● **SOURCE DOCUMENT**
▼

Unlike for the codebook, there's no file specifically meant to decodify the variablenames and variablevalues in the survey. However, these files allow for the creation of one. 

Let's start by looking at a simple questionnaire. The School Questionnaire. 

In [8]:
df = pd.read_excel(r"D:\Data Science Folder\PISA Analysis\Data\2018\2018_Compendia_Questionnaire\bkg\pisa_ms_bkg_overall_sch_compendium.xlsx", 
                  sheet_name = "Table of Contents")
df.head()

Unnamed: 0.1,Unnamed: 0,Table of Contents
0,SC001Q01TA,Which of the following definitions best descri...
1,SC013Q01TA,Is your school a public or a private school?
2,SC017Q01NA,School's instruction hindered by: A lack of te...
3,SC017Q02NA,School's instruction hindered by: Inadequate o...
4,SC017Q03NA,School's instruction hindered by: A lack of as...


The table above shows we get the variable named labeled as "Unnamed: 0" and the values labeled as "Table of Contents". We can easily rename these to be called "varname" and "varlabel".

▲

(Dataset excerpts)

▼

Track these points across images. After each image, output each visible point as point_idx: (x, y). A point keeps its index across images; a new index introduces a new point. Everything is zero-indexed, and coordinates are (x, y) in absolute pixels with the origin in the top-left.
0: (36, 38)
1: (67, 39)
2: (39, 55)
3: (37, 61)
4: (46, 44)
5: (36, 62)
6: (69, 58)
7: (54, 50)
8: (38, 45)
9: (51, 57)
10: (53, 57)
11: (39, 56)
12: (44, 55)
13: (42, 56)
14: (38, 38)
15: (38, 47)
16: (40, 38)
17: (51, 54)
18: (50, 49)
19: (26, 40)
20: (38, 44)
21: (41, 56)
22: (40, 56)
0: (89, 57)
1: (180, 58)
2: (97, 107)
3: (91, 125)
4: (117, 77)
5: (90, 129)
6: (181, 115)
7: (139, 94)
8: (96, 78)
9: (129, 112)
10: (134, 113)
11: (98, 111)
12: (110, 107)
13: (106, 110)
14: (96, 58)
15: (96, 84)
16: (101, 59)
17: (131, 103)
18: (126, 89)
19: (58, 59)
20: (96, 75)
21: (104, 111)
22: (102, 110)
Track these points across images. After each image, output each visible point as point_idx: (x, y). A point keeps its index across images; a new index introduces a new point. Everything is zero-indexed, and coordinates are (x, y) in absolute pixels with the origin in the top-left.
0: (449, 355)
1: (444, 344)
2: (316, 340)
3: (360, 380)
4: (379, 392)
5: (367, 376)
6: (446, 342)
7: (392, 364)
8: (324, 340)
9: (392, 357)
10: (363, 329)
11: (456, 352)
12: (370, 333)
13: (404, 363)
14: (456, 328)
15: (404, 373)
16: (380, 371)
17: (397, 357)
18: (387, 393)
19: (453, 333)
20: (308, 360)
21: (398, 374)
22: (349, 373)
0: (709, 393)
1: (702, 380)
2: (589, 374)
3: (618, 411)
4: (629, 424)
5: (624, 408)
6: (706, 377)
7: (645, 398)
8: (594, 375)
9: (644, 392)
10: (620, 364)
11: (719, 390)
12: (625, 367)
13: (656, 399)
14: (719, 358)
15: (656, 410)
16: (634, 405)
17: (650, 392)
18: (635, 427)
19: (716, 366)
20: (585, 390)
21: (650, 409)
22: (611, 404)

▲
▼

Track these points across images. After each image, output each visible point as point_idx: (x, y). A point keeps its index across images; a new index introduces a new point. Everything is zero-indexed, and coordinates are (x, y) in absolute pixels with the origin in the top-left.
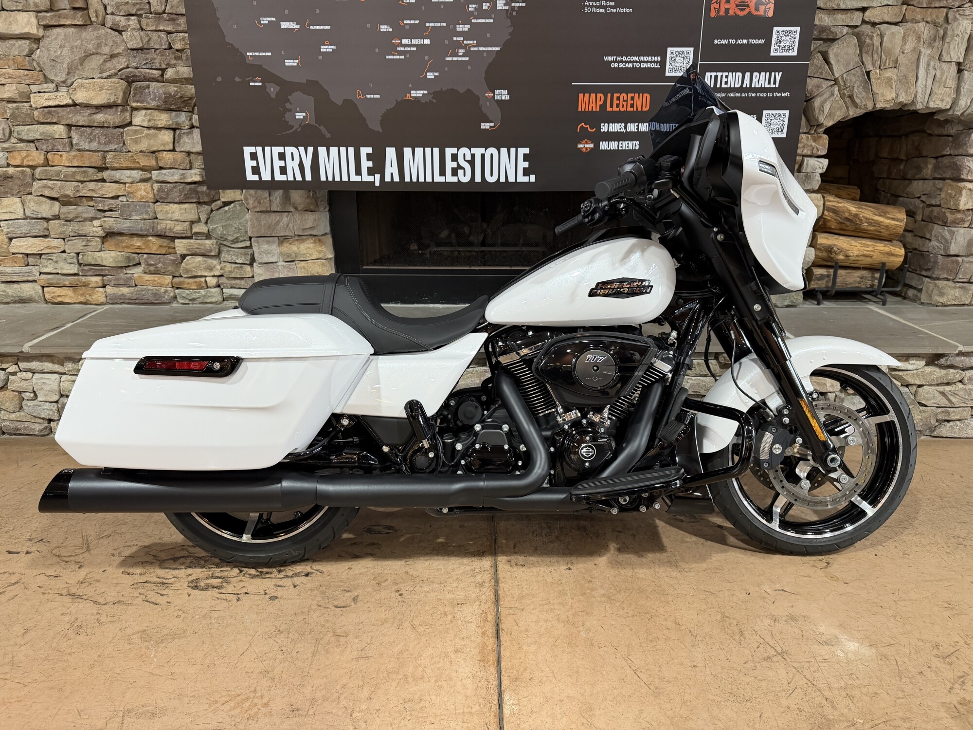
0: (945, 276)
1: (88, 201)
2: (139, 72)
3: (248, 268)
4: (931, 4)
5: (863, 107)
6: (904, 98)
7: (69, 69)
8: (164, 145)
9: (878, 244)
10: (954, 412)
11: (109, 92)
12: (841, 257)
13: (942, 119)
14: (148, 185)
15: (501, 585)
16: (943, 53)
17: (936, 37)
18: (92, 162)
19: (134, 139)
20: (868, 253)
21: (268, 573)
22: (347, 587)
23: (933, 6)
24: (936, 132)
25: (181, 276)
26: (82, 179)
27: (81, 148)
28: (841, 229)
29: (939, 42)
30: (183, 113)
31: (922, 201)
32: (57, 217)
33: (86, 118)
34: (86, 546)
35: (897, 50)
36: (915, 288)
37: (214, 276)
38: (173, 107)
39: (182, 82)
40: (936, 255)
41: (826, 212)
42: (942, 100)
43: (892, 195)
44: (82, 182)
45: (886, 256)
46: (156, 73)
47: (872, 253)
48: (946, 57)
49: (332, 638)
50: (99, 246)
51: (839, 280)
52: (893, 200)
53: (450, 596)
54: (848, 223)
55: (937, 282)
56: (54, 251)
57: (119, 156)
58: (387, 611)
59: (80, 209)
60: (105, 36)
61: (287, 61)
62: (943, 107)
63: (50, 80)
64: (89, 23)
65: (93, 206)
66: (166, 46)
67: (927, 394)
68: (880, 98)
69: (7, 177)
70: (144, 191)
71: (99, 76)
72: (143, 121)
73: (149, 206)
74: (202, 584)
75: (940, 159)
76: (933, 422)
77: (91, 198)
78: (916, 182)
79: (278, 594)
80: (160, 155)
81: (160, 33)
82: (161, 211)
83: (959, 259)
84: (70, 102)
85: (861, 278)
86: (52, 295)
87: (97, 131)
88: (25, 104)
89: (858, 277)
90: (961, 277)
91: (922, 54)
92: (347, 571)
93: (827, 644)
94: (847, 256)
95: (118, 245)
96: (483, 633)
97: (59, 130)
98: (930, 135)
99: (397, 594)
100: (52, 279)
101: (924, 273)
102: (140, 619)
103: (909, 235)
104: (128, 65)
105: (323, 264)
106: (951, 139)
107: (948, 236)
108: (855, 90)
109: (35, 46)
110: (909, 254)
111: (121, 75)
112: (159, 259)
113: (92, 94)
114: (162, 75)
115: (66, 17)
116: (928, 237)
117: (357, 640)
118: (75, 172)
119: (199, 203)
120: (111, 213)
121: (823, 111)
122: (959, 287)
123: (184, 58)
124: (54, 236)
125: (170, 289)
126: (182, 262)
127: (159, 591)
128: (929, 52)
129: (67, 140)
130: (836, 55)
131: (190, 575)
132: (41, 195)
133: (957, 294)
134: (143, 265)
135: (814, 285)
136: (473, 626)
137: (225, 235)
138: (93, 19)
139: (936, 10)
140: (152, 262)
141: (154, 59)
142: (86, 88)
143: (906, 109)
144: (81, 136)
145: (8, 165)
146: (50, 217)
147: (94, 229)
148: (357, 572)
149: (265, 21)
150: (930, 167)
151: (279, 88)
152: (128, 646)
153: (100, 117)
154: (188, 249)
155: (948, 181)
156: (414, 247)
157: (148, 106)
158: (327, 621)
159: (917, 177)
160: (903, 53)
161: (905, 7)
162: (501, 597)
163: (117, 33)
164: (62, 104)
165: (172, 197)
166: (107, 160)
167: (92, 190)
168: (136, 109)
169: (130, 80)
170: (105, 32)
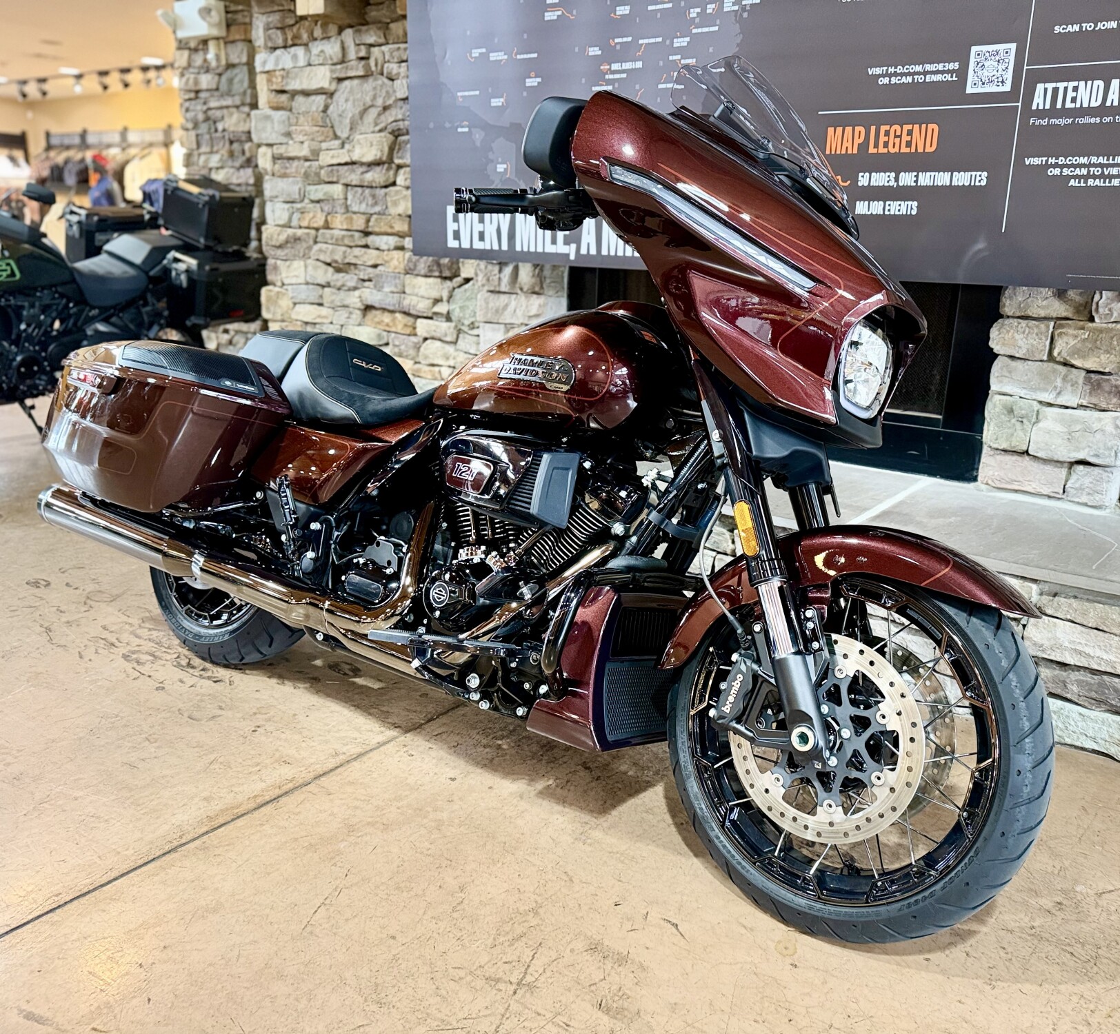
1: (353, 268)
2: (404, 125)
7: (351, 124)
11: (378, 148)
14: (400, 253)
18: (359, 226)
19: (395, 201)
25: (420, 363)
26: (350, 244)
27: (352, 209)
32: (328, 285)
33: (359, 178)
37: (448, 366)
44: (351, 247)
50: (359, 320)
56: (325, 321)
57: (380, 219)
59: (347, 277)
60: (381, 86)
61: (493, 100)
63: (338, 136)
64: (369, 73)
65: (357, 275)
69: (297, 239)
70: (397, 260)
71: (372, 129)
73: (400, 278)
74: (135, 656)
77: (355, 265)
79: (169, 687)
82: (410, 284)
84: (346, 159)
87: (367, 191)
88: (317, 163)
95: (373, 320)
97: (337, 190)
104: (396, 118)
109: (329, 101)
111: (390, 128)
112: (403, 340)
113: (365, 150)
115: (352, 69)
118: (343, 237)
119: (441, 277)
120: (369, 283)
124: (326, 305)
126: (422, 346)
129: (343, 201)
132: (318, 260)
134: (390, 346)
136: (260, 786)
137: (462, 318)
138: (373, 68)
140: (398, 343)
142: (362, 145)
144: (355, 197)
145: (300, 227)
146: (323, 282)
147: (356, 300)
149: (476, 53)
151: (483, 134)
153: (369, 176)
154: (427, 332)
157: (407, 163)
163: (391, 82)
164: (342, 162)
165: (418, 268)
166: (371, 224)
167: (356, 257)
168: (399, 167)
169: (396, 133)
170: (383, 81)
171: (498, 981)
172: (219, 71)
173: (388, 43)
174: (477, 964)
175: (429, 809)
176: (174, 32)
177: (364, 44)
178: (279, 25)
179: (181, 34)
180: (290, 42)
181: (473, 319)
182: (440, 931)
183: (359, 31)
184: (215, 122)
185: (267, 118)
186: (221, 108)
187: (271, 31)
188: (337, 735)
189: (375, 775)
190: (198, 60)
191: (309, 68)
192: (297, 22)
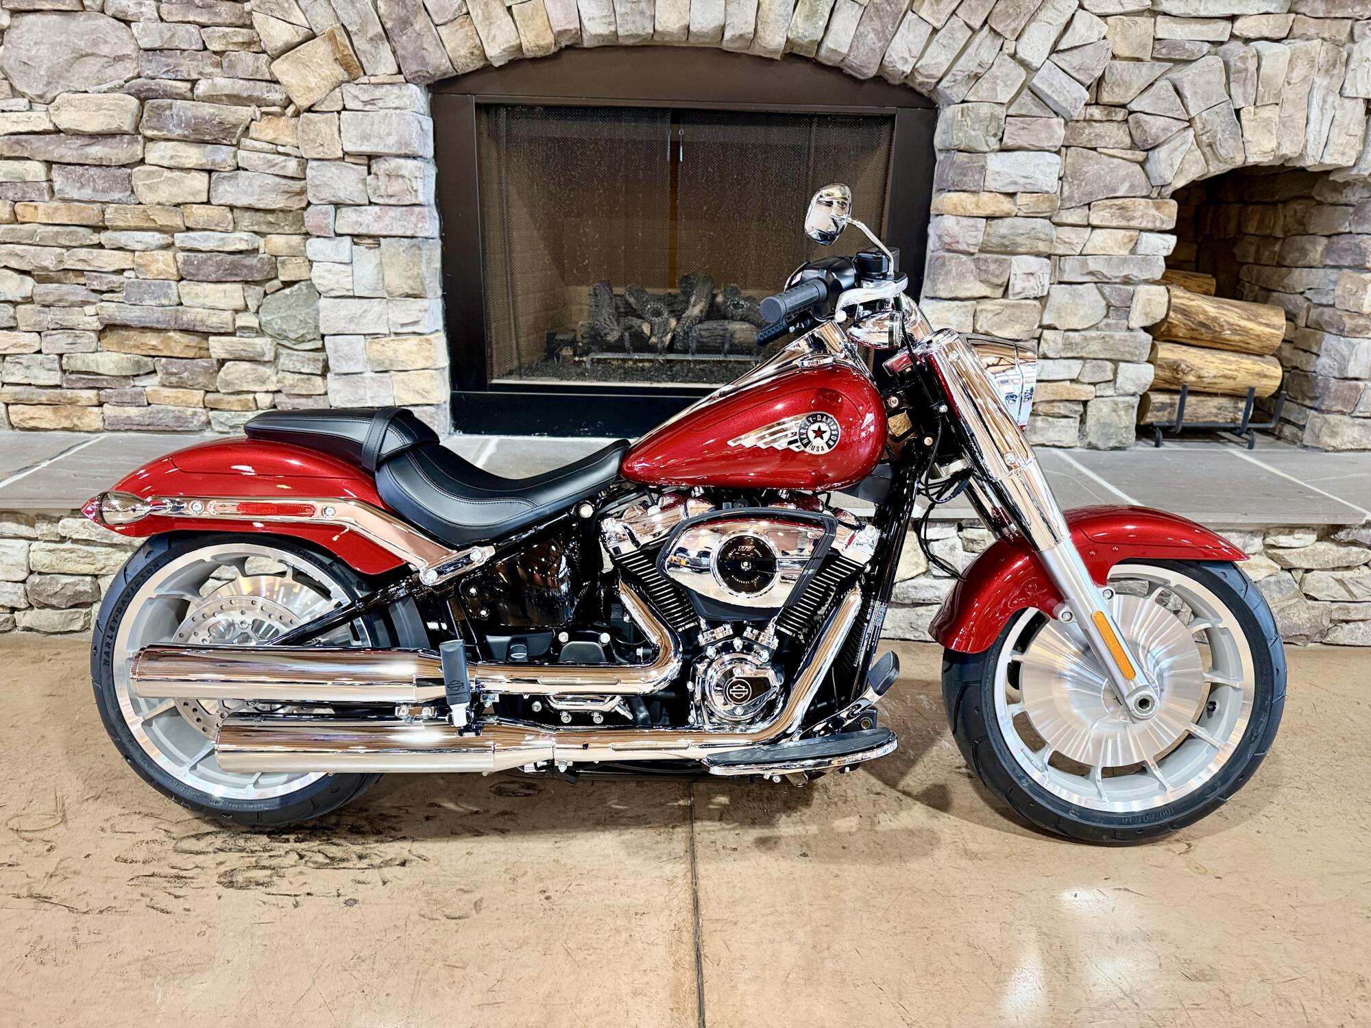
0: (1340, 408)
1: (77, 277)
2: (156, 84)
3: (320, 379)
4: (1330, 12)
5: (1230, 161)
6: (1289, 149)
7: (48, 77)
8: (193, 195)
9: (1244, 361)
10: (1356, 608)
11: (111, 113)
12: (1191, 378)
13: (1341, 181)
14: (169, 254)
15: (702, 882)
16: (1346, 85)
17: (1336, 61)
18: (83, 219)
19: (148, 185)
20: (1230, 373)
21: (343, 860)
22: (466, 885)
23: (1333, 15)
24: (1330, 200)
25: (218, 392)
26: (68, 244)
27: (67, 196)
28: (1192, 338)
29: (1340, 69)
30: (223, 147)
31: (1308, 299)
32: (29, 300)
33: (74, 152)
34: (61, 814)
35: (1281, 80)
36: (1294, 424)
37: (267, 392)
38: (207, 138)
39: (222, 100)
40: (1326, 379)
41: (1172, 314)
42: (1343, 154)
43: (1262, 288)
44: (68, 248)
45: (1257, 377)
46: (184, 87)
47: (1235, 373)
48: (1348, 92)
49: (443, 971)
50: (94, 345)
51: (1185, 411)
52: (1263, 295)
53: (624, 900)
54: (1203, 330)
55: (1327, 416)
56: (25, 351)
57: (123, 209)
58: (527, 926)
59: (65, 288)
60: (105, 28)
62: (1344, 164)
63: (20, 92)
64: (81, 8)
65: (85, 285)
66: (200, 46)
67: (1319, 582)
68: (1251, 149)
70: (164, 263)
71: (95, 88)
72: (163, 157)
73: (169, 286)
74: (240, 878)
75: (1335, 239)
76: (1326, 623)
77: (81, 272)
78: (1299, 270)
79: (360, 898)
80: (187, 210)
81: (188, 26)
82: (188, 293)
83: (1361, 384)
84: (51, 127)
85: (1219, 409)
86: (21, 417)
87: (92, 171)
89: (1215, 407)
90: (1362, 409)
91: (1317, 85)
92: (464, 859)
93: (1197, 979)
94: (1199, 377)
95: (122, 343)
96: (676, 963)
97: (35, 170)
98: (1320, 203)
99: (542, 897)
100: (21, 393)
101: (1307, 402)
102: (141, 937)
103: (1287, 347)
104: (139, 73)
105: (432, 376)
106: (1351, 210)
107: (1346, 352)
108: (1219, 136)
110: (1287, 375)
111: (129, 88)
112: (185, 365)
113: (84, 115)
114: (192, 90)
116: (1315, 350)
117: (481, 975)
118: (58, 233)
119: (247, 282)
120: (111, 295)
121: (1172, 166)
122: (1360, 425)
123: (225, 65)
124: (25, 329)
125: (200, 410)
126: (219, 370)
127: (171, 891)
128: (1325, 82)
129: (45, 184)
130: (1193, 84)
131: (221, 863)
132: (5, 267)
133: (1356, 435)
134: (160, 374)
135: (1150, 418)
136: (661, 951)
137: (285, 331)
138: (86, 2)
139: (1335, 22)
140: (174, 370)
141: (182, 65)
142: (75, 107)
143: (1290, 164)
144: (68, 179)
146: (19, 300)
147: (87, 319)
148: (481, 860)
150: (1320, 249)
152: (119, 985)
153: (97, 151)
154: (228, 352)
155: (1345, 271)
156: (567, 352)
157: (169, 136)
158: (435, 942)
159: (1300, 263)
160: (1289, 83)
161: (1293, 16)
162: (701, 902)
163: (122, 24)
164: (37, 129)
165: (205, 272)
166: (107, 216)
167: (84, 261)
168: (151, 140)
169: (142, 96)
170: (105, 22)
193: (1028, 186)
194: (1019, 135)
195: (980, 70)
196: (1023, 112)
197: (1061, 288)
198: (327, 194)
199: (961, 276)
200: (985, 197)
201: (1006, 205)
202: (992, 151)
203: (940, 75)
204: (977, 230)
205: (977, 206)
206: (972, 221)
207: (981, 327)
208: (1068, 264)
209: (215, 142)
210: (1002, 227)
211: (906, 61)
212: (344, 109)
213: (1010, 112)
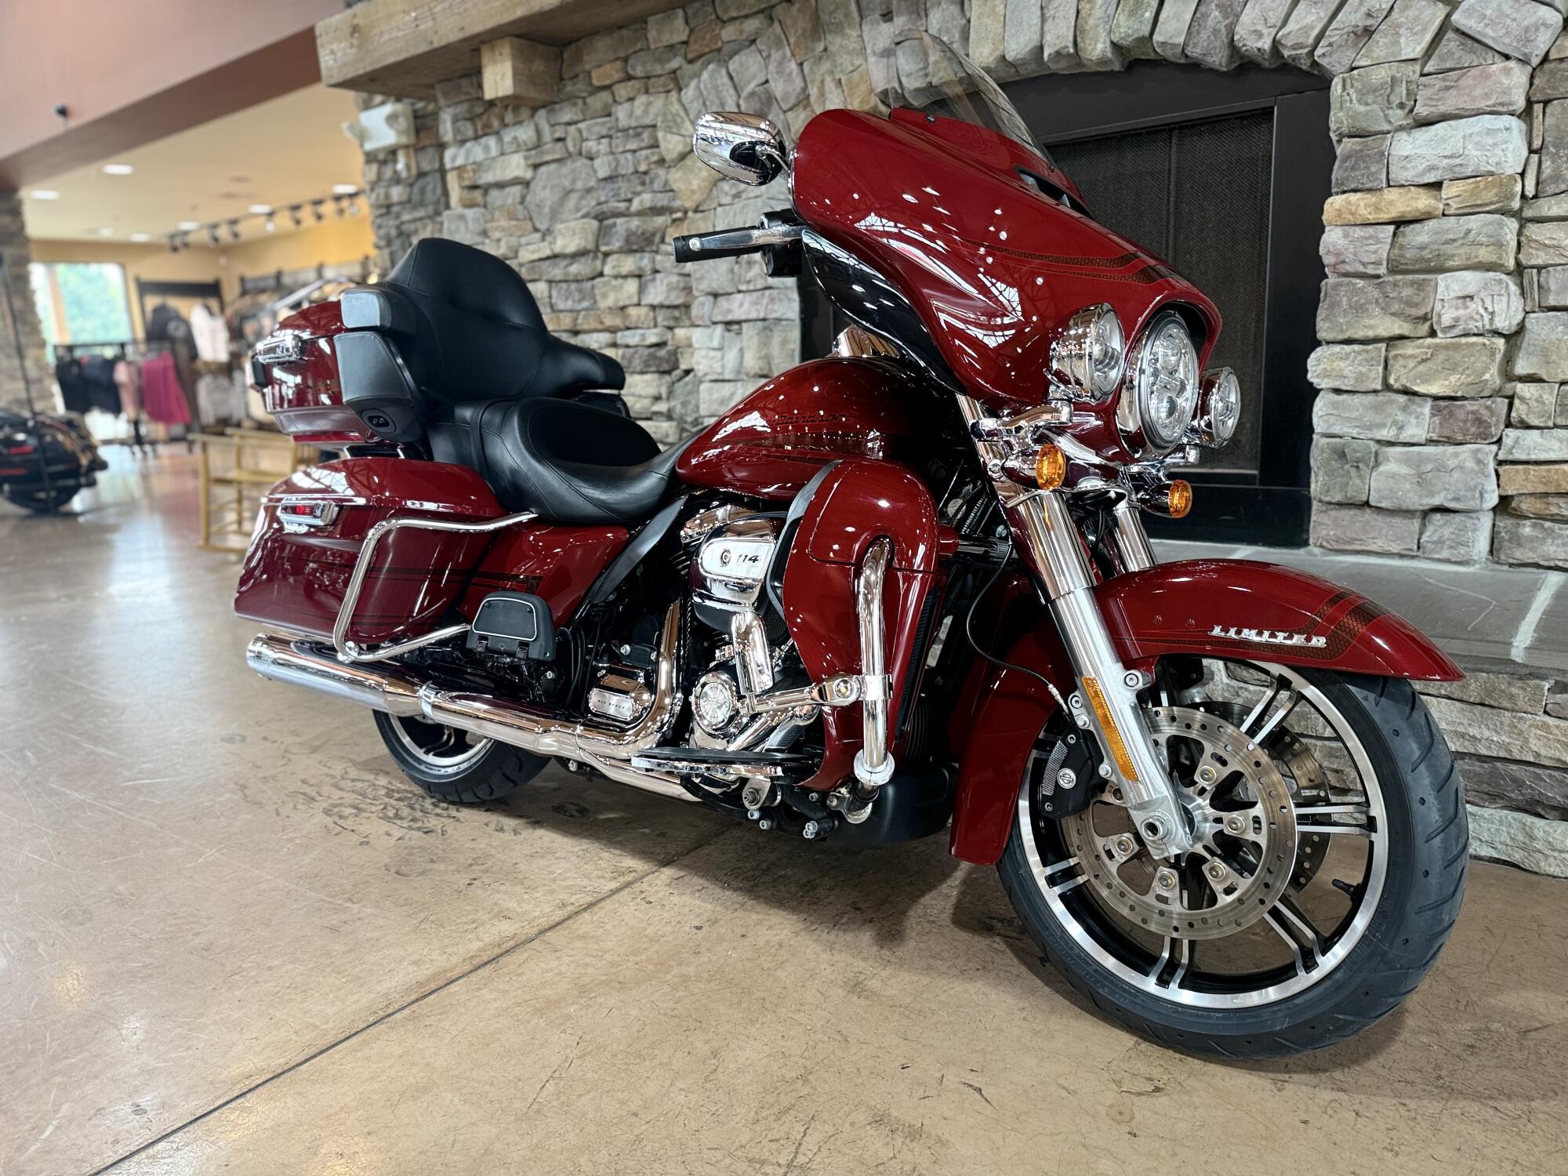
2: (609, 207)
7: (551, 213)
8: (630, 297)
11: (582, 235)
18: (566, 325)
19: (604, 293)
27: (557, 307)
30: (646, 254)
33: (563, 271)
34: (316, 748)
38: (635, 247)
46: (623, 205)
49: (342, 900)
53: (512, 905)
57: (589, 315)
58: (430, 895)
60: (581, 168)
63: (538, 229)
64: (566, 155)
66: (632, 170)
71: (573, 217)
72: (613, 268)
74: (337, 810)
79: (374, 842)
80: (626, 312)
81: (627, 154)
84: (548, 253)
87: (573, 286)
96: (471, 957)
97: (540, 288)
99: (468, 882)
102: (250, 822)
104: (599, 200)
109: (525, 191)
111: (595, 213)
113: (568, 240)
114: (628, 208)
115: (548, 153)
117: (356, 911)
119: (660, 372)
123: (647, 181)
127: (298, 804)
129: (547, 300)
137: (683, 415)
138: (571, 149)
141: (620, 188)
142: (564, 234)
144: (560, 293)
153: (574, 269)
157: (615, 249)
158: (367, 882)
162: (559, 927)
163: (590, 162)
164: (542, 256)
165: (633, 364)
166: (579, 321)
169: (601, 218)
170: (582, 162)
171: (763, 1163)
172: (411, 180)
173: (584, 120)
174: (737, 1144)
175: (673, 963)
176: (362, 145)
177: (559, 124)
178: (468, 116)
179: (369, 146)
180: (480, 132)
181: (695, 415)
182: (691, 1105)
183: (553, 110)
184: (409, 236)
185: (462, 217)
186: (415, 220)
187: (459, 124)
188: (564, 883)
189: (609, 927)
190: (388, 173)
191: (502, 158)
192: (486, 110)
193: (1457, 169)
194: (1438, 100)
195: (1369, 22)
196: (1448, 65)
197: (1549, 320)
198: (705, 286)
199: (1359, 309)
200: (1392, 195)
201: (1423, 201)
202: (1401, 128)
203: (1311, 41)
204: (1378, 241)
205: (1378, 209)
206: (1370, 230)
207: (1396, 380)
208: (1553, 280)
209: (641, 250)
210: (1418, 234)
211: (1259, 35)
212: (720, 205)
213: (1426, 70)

▲

● **REQUIRED ACTION 1**
Answer these questions from the source document:
(a) Which questionnaire does it examine first?
(b) What sheet name is passed to the read_excel call?
(c) What two new names does it propose for the renamed columns?
● **REQUIRED ACTION 2**
Echo the source document word for word from "Let's start by" to "lack of as...".
Rely on the source document alone, not on the data.

● **EXERCISE SOLUTION 1**
(a) The School Questionnaire.
(b) "Table of Contents".
(c) "varname" and "varlabel".

● **EXERCISE SOLUTION 2**
Let's start by looking at a simple questionnaire. The School Questionnaire. 

In [8]:
df = pd.read_excel(r"D:\Data Science Folder\PISA Analysis\Data\2018\2018_Compendia_Questionnaire\bkg\pisa_ms_bkg_overall_sch_compendium.xlsx", 
                  sheet_name = "Table of Contents")
df.head()

Unnamed: 0.1,Unnamed: 0,Table of Contents
0,SC001Q01TA,Which of the following definitions best descri...
1,SC013Q01TA,Is your school a public or a private school?
2,SC017Q01NA,School's instruction hindered by: A lack of te...
3,SC017Q02NA,School's instruction hindered by: Inadequate o...
4,SC017Q03NA,School's instruction hindered by: A lack of as...